# Your instructions:
With pictures removed, output every record below exactly as written.

─── Records shown

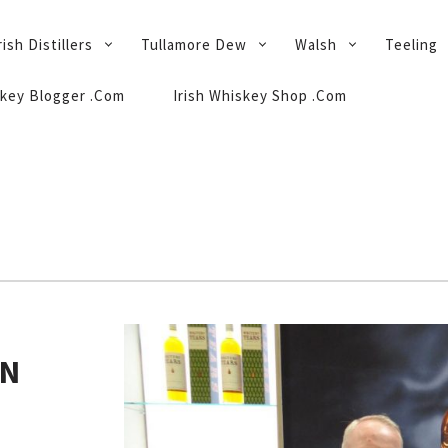
rish Distillers
Tullamore Dew
Walsh
Teeling
key Blogger .Com
Irish Whiskey Shop .Com
EN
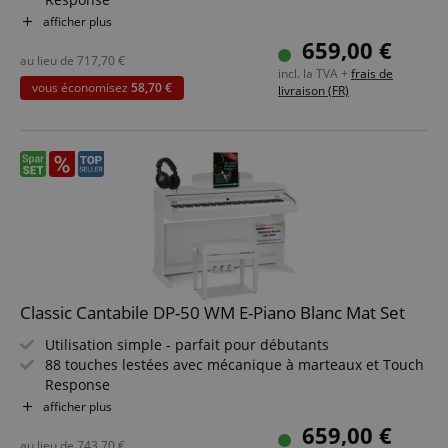
14 Voices, 13 effets, polyphonie max : 32, fonction arrêt
afficher plus
automatique
659,00 €
Fonctions Layer, Split, Twin-Piano, fonction
au lieu de
717,70
€
incl. la TVA +
frais de
enregistrement, métronome
vous économisez
58,70 €
livraison (FR)
Réglage de l?accord : transposition & accord fin
Connexions : Line In/Out, 2 prises casque (jack 6,5 mm),
interface USB audio/MIDI, entrée pédale
Pack économique incluant banc de piano, casque et
méthode de piano
Classic Cantabile DP-50 WM E-Piano Blanc Mat Set
Utilisation simple - parfait pour débutants
88 touches lestées avec mécanique à marteaux et Touch
Response
14 Voices, 13 effets, polyphonie max : 32, fonction arrêt
afficher plus
automatique
659,00 €
Fonctions Layer, Split, Twin-Piano, enregistrement,
au lieu de
743,70
€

──────

# Result for this task:
rish Distillers
Tullamore Dew
Walsh
Teeling
key Blogger .Com
Irish Whiskey Shop .Com
EN
14 Voices, 13 effets, polyphonie max : 32, fonction arrêt
afficher plus
automatique
659,00 €
Fonctions Layer, Split, Twin-Piano, fonction
au lieu de
717,70
€
incl. la TVA +
frais de
enregistrement, métronome
vous économisez
58,70 €
livraison (FR)
Réglage de l?accord : transposition & accord fin
Connexions : Line In/Out, 2 prises casque (jack 6,5 mm),
interface USB audio/MIDI, entrée pédale
Pack économique incluant banc de piano, casque et
méthode de piano
Classic Cantabile DP-50 WM E-Piano Blanc Mat Set
Utilisation simple - parfait pour débutants
88 touches lestées avec mécanique à marteaux et Touch
Response
14 Voices, 13 effets, polyphonie max : 32, fonction arrêt
afficher plus
automatique
659,00 €
Fonctions Layer, Split, Twin-Piano, enregistrement,
au lieu de
743,70
€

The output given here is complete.